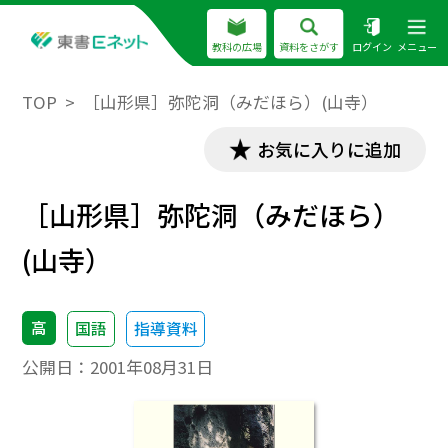
教科の広場
資料をさがす
ログイン
メニュー
TOP
［山形県］弥陀洞（みだほら）(山寺）
お気に入りに追加
［山形県］弥陀洞（みだほら）
(山寺）
高
国語
指導資料
公開日：
2001年08月31日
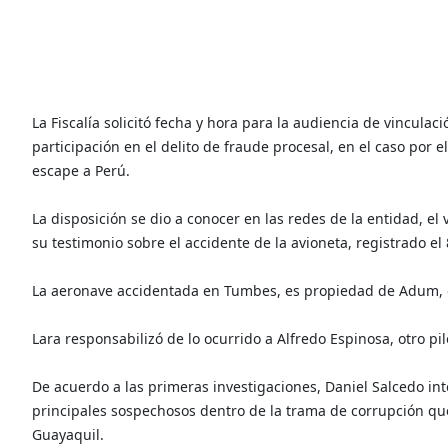
La Fiscalía solicitó fecha y hora para la audiencia de vinculac
participación en el delito de fraude procesal, en el caso por 
escape a Perú.
La disposición se dio a conocer en las redes de la entidad, el 
su testimonio sobre el accidente de la avioneta, registrado el
La aeronave accidentada en Tumbes, es propiedad de Adum, 
Lara responsabilizó de lo ocurrido a Alfredo Espinosa, otro pil
De acuerdo a las primeras investigaciones, Daniel Salcedo int
principales sospechosos dentro de la trama de corrupción que
Guayaquil.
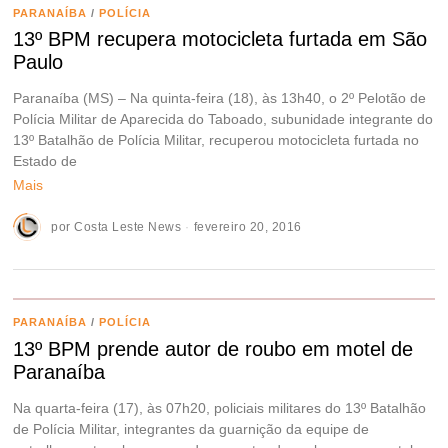
PARANAÍBA
/
POLÍCIA
13º BPM recupera motocicleta furtada em São
Paulo
Paranaíba (MS) – Na quinta-feira (18), às 13h40, o 2º Pelotão de
Polícia Militar de Aparecida do Taboado, subunidade integrante do
13º Batalhão de Polícia Militar, recuperou motocicleta furtada no
Estado de
Mais
por
Costa Leste News
fevereiro 20, 2016
PARANAÍBA
/
POLÍCIA
13º BPM prende autor de roubo em motel de
Paranaíba
Na quarta-feira (17), às 07h20, policiais militares do 13º Batalhão
de Polícia Militar, integrantes da guarnição da equipe de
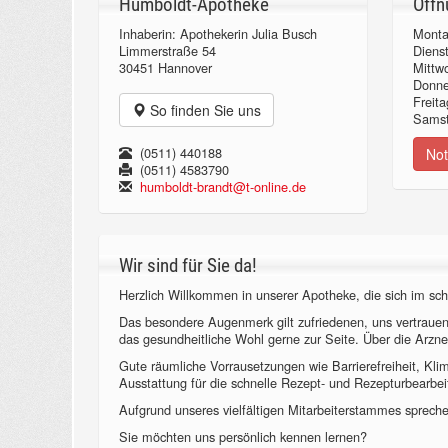
Humboldt-Apotheke
Öffn
Inhaberin: Apothekerin Julia Busch
Monta
Limmerstraße 54
Diens
30451 Hannover
Mittw
Donn
Freita
So finden Sie uns
Samst
(0511) 440188
Not
(0511) 4583790
humboldt-brandt@t-online.de
Wir sind für Sie da!
Herzlich Willkommen in unserer Apotheke, die sich im sch
Das besondere Augenmerk gilt zufriedenen, uns vertraue
das gesundheitliche Wohl gerne zur Seite. Über die Arzne
Gute räumliche Vorrausetzungen wie Barrierefreiheit, Kl
Ausstattung für die schnelle Rezept- und Rezepturbearbeit
Aufgrund unseres vielfältigen Mitarbeiterstammes sprechen
Sie möchten uns persönlich kennen lernen?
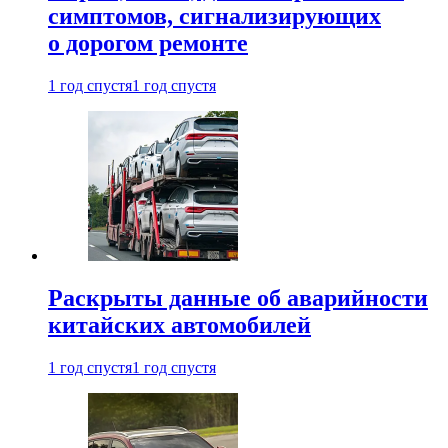
симптомов, сигнализирующих
о дорогом ремонте
1 год спустя
1 год спустя
Раскрыты данные об аварийности
китайских автомобилей
1 год спустя
1 год спустя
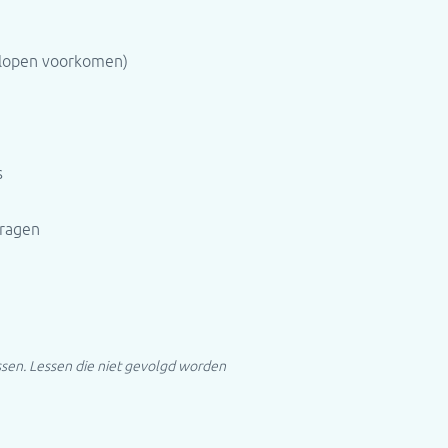
n lopen voorkomen)
s
vragen
ssen. Lessen die niet gevolgd worden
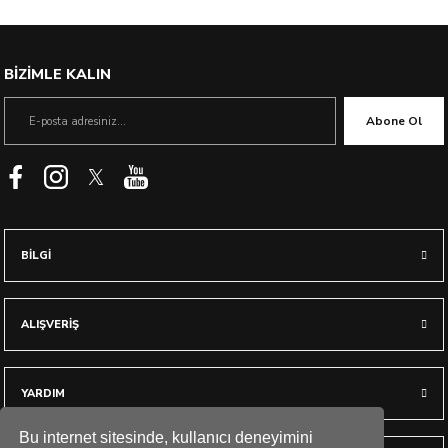
BİZİMLE KALIN
Abone Ol
BİLGİ
ALIŞVERİŞ
Çok Yakında
YARDIM
Bu internet sitesinde, kullanıcı deneyimini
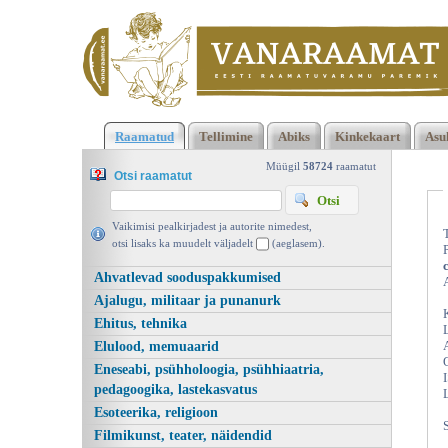
Klõpsa siia , et näha täielikku loendit!
Eesti-inglise reisivestmik
Raamatud
Tellimine
Abiks
Kinkekaart
Asu
Estonian-english conversation guide for tourists, Helle Rikberg,
Valgus 2005 | vanaraamat. ee
Müügil
58724
raamatut
Otsi raamatut
Vaikimisi pealkirjadest ja autorite nimedest,
otsi lisaks ka muudelt väljadelt
(aeglasem).
Ahvatlevad sooduspakkumised
Ajalugu, militaar ja punanurk
Ehitus, tehnika
Elulood, memuaarid
Eneseabi, psühholoogia, psühhiaatria,
pedagoogika, lastekasvatus
Esoteerika, religioon
Filmikunst, teater, näidendid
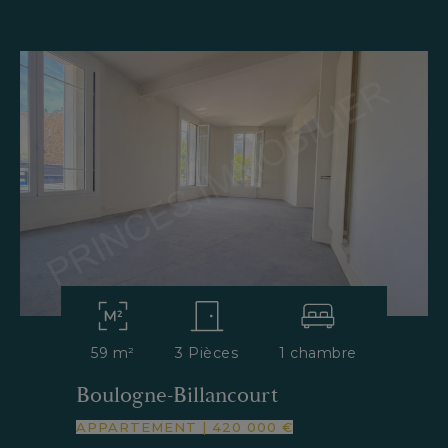
59 m²
3 Pièces
1 chambre
Boulogne-Billancourt
APPARTEMENT
|
420 000 €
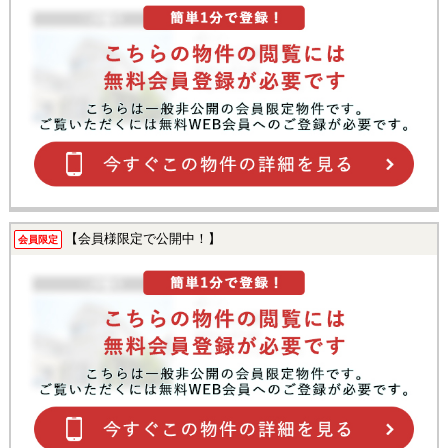
【会員様限定で公開中！】
会員限定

TASK ITEM
In the data above, find the line containing "Ausstattung für die" and the line containing "Esoteerika, religioon". Repeat those two lines and everything between them exactly, minus the pictures.

EXERCISE RESPONSE
Ausstattung für die schnelle Rezept- und Rezepturbearbeit
Aufgrund unseres vielfältigen Mitarbeiterstammes sprechen
Sie möchten uns persönlich kennen lernen?
симптомов, сигнализирующих
о дорогом ремонте
1 год спустя
1 год спустя
Раскрыты данные об аварийности
китайских автомобилей
1 год спустя
1 год спустя
n lopen voorkomen)
s
vragen
ssen. Lessen die niet gevolgd worden
BİZİMLE KALIN
Abone Ol
BİLGİ
ALIŞVERİŞ
Çok Yakında
YARDIM
Bu internet sitesinde, kullanıcı deneyimini
Klõpsa siia , et näha täielikku loendit!
Eesti-inglise reisivestmik
Raamatud
Tellimine
Abiks
Kinkekaart
Asu
Estonian-english conversation guide for tourists, Helle Rikberg,
Valgus 2005 | vanaraamat. ee
Müügil
58724
raamatut
Otsi raamatut
Vaikimisi pealkirjadest ja autorite nimedest,
otsi lisaks ka muudelt väljadelt
(aeglasem).
Ahvatlevad sooduspakkumised
Ajalugu, militaar ja punanurk
Ehitus, tehnika
Elulood, memuaarid
Eneseabi, psühholoogia, psühhiaatria,
pedagoogika, lastekasvatus
Esoteerika, religioon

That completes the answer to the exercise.